▸ **Information given**
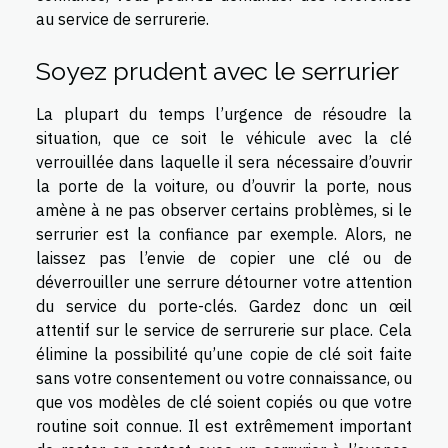
au service de serrurerie.
Soyez prudent avec le serrurier
La plupart du temps l’urgence de résoudre la
situation, que ce soit le véhicule avec la clé
verrouillée dans laquelle il sera nécessaire d’ouvrir
la porte de la voiture, ou d’ouvrir la porte, nous
amène à ne pas observer certains problèmes, si le
serrurier est la confiance par exemple. Alors, ne
laissez pas l’envie de copier une clé ou de
déverrouiller une serrure détourner votre attention
du service du porte-clés. Gardez donc un œil
attentif sur le service de serrurerie sur place. Cela
élimine la possibilité qu’une copie de clé soit faite
sans votre consentement ou votre connaissance, ou
que vos modèles de clé soient copiés ou que votre
routine soit connue. Il est extrêmement important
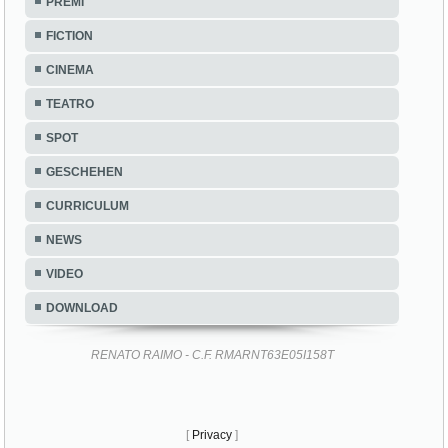
PREMI
FICTION
CINEMA
TEATRO
SPOT
GESCHEHEN
CURRICULUM
NEWS
VIDEO
DOWNLOAD
RENATO RAIMO - C.F. RMARNT63E05I158T
[
Privacy
]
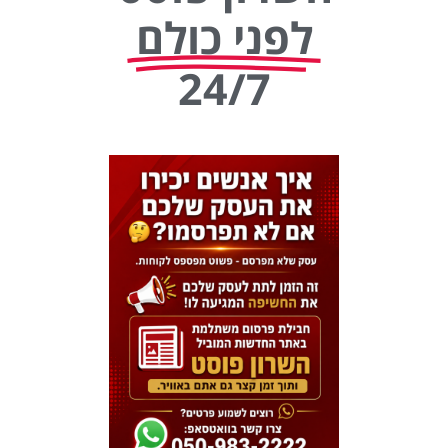
לפני כולם
24/7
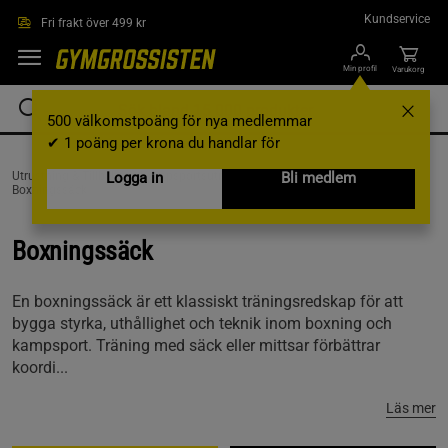
Hoppa till innehållet
Kundservice
Fri frakt över 499 kr
Min profil
Varukorg
500 välkomstpoäng för nya medlemmar
✔ 1 poäng per krona du handlar för
Utrustning & Tillbehör /
Logga in
Kampsportsutrustning /
Boxningssäckar & Mittsar /
Bli medlem
Boxningssäck
Boxningssäck
En boxningssäck är ett klassiskt träningsredskap för att
bygga styrka, uthållighet och teknik inom boxning och
kampsport. Träning med säck eller mittsar förbättrar
koordi...
Läs mer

▸ **What the task asks**
If an entry contains a picture, skip the picture and reproduce everything else exactly.

▸ **Exercise result**
au service de serrurerie.
Soyez prudent avec le serrurier
La plupart du temps l’urgence de résoudre la
situation, que ce soit le véhicule avec la clé
verrouillée dans laquelle il sera nécessaire d’ouvrir
la porte de la voiture, ou d’ouvrir la porte, nous
amène à ne pas observer certains problèmes, si le
serrurier est la confiance par exemple. Alors, ne
laissez pas l’envie de copier une clé ou de
déverrouiller une serrure détourner votre attention
du service du porte-clés. Gardez donc un œil
attentif sur le service de serrurerie sur place. Cela
élimine la possibilité qu’une copie de clé soit faite
sans votre consentement ou votre connaissance, ou
que vos modèles de clé soient copiés ou que votre
routine soit connue. Il est extrêmement important
PREMI
FICTION
CINEMA
TEATRO
SPOT
GESCHEHEN
CURRICULUM
NEWS
VIDEO
DOWNLOAD
RENATO RAIMO - C.F. RMARNT63E05I158T
[
Privacy
]
לפני כולם
24/7
Hoppa till innehållet
Kundservice
Fri frakt över 499 kr
Min profil
Varukorg
500 välkomstpoäng för nya medlemmar
✔ 1 poäng per krona du handlar för
Utrustning & Tillbehör /
Logga in
Kampsportsutrustning /
Boxningssäckar & Mittsar /
Bli medlem
Boxningssäck
Boxningssäck
En boxningssäck är ett klassiskt träningsredskap för att
bygga styrka, uthållighet och teknik inom boxning och
kampsport. Träning med säck eller mittsar förbättrar
koordi...
Läs mer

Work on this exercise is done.